Stored entries
# # #

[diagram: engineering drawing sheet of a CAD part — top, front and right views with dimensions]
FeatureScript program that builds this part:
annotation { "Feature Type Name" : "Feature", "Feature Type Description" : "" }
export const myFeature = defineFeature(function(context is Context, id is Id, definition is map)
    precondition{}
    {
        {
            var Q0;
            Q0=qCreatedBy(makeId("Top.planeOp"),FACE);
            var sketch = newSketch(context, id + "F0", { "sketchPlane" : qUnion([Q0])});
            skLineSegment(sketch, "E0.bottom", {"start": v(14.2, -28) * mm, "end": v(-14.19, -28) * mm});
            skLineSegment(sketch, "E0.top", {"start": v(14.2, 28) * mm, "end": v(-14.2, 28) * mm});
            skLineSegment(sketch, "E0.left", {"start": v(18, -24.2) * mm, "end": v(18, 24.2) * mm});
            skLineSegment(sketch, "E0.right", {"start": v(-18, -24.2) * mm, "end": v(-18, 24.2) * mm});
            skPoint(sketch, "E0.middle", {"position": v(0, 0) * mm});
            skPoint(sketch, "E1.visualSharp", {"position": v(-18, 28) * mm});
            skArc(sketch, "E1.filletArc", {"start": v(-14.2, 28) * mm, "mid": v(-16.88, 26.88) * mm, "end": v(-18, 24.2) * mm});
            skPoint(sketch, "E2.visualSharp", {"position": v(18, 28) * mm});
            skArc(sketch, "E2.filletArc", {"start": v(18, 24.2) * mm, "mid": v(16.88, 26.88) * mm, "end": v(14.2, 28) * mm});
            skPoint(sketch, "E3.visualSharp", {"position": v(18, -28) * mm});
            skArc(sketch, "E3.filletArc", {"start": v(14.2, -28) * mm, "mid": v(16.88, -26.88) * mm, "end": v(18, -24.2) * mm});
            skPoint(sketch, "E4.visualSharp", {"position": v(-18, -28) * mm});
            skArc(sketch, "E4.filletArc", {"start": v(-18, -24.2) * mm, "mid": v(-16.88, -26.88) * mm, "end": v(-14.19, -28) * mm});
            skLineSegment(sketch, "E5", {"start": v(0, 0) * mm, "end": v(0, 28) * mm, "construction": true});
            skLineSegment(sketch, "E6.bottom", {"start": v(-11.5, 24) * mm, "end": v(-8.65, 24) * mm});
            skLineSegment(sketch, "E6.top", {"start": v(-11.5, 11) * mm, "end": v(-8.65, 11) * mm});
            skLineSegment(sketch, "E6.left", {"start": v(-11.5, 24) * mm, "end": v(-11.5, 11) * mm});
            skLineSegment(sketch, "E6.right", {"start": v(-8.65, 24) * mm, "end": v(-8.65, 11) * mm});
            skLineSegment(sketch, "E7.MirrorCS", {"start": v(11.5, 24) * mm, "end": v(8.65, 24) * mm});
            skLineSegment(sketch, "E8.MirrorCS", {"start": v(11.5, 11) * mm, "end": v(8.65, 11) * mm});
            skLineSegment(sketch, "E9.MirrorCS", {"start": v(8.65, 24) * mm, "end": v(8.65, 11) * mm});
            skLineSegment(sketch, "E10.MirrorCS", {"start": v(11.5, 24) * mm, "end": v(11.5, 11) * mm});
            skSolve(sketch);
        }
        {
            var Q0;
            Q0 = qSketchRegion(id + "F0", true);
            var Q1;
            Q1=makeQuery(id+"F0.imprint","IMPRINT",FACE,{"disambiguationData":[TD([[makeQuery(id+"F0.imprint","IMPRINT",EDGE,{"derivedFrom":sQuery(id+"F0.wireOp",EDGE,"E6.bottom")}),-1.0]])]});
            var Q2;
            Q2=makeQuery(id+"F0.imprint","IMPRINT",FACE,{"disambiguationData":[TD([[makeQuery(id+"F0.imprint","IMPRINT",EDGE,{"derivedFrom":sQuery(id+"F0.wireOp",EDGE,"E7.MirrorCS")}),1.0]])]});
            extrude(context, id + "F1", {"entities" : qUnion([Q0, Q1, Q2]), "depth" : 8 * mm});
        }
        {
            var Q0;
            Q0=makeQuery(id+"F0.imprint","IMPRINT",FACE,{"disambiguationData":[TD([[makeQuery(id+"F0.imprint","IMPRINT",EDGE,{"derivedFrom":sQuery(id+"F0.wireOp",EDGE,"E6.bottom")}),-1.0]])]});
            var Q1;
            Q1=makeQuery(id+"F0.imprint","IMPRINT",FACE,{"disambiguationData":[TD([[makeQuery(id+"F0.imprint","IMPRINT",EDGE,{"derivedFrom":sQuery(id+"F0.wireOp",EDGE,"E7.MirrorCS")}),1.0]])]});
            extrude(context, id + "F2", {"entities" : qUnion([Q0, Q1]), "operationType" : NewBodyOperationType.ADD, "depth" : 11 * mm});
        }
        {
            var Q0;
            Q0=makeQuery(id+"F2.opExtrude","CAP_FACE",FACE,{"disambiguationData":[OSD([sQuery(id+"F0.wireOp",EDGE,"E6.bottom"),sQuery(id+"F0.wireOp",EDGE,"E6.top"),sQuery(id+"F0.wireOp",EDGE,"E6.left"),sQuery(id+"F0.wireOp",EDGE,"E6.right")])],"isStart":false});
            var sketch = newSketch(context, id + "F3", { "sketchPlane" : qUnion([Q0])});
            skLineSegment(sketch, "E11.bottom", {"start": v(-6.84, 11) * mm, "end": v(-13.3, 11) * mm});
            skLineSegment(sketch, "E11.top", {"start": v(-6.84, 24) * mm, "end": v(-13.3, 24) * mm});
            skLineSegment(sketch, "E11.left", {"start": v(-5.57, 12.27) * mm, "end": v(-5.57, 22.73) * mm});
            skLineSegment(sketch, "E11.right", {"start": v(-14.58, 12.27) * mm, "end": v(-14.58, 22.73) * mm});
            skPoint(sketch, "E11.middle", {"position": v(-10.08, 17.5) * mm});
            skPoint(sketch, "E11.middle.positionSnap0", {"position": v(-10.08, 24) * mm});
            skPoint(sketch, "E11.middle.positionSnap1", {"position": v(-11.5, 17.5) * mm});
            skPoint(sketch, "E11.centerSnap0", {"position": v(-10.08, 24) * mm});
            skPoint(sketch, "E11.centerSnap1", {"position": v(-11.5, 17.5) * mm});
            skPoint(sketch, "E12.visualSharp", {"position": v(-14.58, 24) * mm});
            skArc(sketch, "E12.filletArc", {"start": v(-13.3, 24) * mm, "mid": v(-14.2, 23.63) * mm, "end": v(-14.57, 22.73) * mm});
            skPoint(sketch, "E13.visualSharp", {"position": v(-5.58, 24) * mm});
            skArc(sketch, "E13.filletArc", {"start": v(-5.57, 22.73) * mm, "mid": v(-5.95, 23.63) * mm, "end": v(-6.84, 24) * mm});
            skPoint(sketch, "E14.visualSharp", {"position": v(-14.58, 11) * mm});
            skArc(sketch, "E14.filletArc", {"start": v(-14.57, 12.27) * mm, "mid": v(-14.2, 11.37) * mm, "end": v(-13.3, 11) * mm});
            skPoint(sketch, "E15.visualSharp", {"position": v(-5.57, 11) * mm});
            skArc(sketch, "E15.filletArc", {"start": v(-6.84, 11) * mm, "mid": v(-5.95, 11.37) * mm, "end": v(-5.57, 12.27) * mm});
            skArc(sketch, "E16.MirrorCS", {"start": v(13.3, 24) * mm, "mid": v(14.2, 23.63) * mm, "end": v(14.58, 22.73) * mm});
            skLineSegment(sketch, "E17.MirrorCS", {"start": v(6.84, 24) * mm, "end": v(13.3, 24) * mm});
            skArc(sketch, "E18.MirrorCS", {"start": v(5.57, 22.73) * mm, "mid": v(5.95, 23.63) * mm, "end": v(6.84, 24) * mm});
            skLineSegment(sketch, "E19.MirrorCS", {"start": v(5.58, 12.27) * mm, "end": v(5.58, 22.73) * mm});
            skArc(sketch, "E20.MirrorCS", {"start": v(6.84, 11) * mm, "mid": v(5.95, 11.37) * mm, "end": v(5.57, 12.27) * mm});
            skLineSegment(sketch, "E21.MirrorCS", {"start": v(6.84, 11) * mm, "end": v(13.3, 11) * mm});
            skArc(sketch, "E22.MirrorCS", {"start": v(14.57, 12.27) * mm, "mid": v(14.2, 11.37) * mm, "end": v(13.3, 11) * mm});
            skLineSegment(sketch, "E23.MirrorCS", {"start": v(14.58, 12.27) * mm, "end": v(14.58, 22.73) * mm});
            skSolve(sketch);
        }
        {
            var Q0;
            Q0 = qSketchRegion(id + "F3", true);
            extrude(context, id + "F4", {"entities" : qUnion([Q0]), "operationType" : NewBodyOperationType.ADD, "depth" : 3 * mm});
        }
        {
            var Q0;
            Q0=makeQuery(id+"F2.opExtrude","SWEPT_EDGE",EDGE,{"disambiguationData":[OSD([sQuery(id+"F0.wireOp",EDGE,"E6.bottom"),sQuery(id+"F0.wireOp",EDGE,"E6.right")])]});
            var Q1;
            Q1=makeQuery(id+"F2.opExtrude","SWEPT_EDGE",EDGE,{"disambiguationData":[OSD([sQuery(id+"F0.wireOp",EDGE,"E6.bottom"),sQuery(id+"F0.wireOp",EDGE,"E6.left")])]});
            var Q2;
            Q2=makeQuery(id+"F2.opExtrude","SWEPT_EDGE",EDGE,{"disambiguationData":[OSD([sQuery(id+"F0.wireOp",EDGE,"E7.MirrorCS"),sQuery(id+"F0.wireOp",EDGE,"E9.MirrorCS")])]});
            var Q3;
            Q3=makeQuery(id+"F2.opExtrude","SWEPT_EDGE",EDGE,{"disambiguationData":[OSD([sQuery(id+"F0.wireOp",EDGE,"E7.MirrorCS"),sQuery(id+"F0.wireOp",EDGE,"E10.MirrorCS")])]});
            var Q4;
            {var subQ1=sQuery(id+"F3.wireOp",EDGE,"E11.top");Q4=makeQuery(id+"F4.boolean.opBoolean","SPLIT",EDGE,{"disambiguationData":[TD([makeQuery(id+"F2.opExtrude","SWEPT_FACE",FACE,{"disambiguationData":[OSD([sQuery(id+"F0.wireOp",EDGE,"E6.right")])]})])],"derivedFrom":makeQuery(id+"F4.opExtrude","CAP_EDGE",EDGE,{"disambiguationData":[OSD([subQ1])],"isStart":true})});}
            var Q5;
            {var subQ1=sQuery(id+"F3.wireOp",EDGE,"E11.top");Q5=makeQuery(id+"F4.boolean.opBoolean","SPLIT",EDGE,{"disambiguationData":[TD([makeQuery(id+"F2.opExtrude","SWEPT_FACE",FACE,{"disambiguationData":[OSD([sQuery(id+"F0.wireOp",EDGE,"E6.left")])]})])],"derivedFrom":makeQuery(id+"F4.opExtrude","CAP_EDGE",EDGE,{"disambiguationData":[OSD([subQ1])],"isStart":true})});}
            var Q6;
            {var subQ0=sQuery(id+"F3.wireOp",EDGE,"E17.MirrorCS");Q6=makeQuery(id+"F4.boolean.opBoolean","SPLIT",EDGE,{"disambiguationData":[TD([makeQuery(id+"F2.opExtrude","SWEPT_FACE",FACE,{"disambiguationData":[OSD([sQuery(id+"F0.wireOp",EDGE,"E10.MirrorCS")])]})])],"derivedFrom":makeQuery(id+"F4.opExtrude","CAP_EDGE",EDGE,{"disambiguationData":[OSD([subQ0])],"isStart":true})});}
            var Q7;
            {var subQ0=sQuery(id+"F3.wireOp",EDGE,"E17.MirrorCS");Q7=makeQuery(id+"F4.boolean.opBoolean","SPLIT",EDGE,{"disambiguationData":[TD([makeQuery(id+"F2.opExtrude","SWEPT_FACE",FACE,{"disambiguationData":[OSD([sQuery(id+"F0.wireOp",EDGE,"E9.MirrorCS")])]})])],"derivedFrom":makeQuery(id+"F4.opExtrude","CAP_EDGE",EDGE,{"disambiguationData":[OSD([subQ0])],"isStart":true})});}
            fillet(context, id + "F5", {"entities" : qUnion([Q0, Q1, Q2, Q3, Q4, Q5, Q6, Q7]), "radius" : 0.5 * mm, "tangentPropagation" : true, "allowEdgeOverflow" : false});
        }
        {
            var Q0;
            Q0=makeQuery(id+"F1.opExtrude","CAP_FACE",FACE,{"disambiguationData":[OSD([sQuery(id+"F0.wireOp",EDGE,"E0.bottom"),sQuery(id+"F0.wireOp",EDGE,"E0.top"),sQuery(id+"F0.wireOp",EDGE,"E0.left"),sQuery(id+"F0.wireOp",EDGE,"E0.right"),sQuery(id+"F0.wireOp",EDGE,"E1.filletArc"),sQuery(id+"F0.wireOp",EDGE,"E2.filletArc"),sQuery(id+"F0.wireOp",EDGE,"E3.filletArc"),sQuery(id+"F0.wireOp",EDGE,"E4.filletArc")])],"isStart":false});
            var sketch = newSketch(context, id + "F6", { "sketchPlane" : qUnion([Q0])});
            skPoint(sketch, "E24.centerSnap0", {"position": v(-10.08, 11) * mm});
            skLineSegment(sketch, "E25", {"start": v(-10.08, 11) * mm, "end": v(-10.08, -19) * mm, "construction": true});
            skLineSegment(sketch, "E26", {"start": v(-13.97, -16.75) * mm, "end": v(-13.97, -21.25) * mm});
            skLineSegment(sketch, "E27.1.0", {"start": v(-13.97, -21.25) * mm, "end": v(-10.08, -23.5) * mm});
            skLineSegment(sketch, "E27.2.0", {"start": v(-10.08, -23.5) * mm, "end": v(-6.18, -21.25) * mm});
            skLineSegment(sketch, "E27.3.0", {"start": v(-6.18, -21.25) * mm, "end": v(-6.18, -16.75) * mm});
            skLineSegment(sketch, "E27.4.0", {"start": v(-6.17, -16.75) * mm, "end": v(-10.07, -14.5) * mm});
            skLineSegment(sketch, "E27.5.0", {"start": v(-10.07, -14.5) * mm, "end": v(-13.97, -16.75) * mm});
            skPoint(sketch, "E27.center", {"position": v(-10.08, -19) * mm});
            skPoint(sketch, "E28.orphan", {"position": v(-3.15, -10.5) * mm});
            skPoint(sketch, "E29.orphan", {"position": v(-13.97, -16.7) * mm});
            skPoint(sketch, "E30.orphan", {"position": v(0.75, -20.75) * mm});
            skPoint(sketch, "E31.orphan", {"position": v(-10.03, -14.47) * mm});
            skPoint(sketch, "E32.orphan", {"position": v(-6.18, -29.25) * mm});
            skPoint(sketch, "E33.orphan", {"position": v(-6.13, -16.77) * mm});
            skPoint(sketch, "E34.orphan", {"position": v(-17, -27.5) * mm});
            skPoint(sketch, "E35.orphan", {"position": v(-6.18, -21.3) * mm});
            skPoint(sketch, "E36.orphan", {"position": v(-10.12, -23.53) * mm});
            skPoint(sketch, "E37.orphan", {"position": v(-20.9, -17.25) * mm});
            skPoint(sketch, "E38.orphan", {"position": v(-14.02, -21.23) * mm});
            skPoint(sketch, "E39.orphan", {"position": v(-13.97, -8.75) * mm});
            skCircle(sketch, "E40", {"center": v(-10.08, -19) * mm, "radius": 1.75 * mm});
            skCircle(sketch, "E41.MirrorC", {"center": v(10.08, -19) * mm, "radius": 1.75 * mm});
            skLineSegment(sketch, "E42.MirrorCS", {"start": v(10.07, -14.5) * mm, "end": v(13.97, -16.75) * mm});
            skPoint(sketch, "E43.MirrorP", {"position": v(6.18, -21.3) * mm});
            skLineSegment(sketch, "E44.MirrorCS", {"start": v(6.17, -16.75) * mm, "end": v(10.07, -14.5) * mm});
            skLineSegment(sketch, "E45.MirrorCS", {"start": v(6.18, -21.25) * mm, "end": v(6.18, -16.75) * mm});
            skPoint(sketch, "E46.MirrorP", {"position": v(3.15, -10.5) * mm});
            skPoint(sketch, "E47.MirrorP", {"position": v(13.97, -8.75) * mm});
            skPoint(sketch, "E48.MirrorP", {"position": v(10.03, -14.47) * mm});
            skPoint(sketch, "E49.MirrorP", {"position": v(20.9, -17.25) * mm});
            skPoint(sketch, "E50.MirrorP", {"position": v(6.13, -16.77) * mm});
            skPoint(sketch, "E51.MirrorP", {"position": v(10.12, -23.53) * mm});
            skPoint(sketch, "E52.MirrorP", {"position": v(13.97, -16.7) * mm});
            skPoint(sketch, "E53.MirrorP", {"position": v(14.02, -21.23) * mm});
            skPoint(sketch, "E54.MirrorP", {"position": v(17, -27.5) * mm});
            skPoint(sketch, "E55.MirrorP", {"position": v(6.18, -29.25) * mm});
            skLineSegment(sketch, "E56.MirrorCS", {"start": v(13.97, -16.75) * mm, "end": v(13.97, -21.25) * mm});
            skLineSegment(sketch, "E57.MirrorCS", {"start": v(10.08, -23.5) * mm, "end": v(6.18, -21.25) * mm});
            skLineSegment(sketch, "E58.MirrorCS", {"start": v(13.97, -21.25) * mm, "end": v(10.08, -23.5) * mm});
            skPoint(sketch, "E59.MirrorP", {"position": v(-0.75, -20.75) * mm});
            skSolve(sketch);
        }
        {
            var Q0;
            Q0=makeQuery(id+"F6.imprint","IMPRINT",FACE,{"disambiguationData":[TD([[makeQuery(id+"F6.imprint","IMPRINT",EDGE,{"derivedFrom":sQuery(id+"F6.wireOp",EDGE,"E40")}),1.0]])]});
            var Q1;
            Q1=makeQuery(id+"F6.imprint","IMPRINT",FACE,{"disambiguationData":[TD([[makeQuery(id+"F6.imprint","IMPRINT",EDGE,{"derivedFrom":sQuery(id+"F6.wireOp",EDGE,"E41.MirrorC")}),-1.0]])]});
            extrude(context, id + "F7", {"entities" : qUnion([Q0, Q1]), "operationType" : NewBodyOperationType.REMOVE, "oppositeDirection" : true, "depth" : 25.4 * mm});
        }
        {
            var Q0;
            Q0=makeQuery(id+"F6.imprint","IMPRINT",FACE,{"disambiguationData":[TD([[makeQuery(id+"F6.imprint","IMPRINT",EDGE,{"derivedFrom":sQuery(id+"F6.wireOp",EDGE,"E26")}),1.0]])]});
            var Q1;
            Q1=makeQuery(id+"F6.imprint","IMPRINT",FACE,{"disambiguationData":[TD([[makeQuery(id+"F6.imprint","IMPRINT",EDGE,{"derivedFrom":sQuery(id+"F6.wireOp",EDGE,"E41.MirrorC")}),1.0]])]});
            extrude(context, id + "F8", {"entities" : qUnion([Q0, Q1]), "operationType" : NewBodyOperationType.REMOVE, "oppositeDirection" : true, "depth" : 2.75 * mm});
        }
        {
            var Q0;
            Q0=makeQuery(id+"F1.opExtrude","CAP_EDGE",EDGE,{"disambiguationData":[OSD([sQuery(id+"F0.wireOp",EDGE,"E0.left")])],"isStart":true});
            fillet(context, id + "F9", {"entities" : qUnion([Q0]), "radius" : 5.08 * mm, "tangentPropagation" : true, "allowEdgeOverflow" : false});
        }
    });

# # #

* **What is asked**
Reproduce the items from their first line through the line containing "v(16.88, -26.88) *", character for character.

* **Right answer**
[diagram: engineering drawing sheet of a CAD part — top, front and right views with dimensions]
FeatureScript program that builds this part:
annotation { "Feature Type Name" : "Feature", "Feature Type Description" : "" }
export const myFeature = defineFeature(function(context is Context, id is Id, definition is map)
    precondition{}
    {
        {
            var Q0;
            Q0=qCreatedBy(makeId("Top.planeOp"),FACE);
            var sketch = newSketch(context, id + "F0", { "sketchPlane" : qUnion([Q0])});
            skLineSegment(sketch, "E0.bottom", {"start": v(14.2, -28) * mm, "end": v(-14.19, -28) * mm});
            skLineSegment(sketch, "E0.top", {"start": v(14.2, 28) * mm, "end": v(-14.2, 28) * mm});
            skLineSegment(sketch, "E0.left", {"start": v(18, -24.2) * mm, "end": v(18, 24.2) * mm});
            skLineSegment(sketch, "E0.right", {"start": v(-18, -24.2) * mm, "end": v(-18, 24.2) * mm});
            skPoint(sketch, "E0.middle", {"position": v(0, 0) * mm});
            skPoint(sketch, "E1.visualSharp", {"position": v(-18, 28) * mm});
            skArc(sketch, "E1.filletArc", {"start": v(-14.2, 28) * mm, "mid": v(-16.88, 26.88) * mm, "end": v(-18, 24.2) * mm});
            skPoint(sketch, "E2.visualSharp", {"position": v(18, 28) * mm});
            skArc(sketch, "E2.filletArc", {"start": v(18, 24.2) * mm, "mid": v(16.88, 26.88) * mm, "end": v(14.2, 28) * mm});
            skPoint(sketch, "E3.visualSharp", {"position": v(18, -28) * mm});
            skArc(sketch, "E3.filletArc", {"start": v(14.2, -28) * mm, "mid": v(16.88, -26.88) * mm, "end": v(18, -24.2) * mm});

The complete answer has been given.